Он сидел на скамейке весь размокший, когда же наконец от нее оторвался, почудилось, будто тело его расплывается, – дождь превратил его в груду холодного мяса с налипшим слоем отяжелевшего от сырости, пропахшего пивом текстиля. Подойдя к площади Шиллера, он обнаружил, что в Геддиных окнах темно… дело известное: часами ходить в ночи, высматривать освещенное окно. Эти светящиеся прямоугольники на черном заднике ночи издавна были предметом его томления… знать бы, что происходит за ними? Что творилось за освещенными окнами квартиры в городишке М. во времена его детства – он хорошо помнил. Ссоры, вспышки гнева, потасовки, все против всех, с оружием и врукопашную под ор и визг; в конце он всегда бывал тем, кто от пинка летел в угол и против кого все они объединялись. В этих же окнах, куда он заглядывал с улицы, абажуры не раскачивались, стулья и кочерги не взлетали над головами, там царил покой…

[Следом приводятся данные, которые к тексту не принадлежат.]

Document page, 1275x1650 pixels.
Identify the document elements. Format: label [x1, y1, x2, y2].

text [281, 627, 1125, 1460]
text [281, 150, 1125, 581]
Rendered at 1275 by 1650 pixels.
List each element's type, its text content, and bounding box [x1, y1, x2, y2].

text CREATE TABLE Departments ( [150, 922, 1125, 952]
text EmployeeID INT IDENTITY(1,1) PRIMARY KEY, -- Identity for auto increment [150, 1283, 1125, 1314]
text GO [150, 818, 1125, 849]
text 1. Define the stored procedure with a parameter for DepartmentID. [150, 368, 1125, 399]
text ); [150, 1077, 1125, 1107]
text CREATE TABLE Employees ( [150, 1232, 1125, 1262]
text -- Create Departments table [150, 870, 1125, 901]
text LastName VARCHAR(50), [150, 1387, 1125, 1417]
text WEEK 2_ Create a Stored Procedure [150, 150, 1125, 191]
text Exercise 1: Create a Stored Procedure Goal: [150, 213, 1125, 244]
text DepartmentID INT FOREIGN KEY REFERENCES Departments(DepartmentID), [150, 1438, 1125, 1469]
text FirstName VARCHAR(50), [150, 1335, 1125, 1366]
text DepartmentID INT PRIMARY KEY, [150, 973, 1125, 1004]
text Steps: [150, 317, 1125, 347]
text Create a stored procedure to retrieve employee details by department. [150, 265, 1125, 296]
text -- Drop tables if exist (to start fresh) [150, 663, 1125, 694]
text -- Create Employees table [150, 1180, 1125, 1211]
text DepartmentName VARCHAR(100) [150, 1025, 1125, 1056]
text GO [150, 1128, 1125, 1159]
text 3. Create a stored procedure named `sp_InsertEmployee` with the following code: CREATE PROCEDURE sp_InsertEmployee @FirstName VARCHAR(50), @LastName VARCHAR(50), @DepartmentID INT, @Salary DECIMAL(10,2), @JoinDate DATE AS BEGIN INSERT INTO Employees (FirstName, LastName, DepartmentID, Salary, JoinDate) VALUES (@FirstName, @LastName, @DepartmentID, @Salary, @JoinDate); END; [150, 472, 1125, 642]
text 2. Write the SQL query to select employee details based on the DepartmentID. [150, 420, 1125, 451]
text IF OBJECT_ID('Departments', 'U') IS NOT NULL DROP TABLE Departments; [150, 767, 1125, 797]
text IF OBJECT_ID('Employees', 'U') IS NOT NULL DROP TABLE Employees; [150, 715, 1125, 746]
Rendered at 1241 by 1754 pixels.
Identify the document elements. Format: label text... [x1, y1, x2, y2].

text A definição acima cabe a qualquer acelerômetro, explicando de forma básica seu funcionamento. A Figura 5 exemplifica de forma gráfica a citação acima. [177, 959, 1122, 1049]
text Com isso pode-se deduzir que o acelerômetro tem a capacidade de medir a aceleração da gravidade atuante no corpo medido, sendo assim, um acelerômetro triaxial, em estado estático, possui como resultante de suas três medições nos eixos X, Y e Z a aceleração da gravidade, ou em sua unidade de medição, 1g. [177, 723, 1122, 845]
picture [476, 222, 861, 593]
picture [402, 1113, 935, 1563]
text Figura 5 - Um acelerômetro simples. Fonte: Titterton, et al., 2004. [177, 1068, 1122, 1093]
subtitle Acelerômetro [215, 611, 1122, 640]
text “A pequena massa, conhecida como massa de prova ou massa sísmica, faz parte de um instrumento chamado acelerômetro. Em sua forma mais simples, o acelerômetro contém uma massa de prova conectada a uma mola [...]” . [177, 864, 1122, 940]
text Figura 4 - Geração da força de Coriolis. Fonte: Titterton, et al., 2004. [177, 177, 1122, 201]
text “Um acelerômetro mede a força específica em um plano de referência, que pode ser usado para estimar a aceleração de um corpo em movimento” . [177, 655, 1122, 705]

Правда, он знал, что зачастую этот покой обманчив. Но знал и то, что в минуту слабости охотно променял бы свое внутреннее состояние на обман. Да и разве в этом столетии без вранья обойдешься?

Он сам, помнится, назвал как-то раз двадцатый век веком вранья. Весь этот век, сказал он Гедде, это один сплошной поезд вранья; в форме вранья, нагруженный враньем, поезд ехал вперед, проезжал, уезжал, ведомый локомотивом, символом правящей власти… и оставшиеся годы этого века будет продолжать ехать так же. Этот поезд стоял на рельсах вранья о прогрессе. И тащил по стране скотские вагоны, набитые людьми, потерявшими человеческий облик, тащил в Освенцим, Воркуту, Майданек, на Магадан под небом паутинной лжи.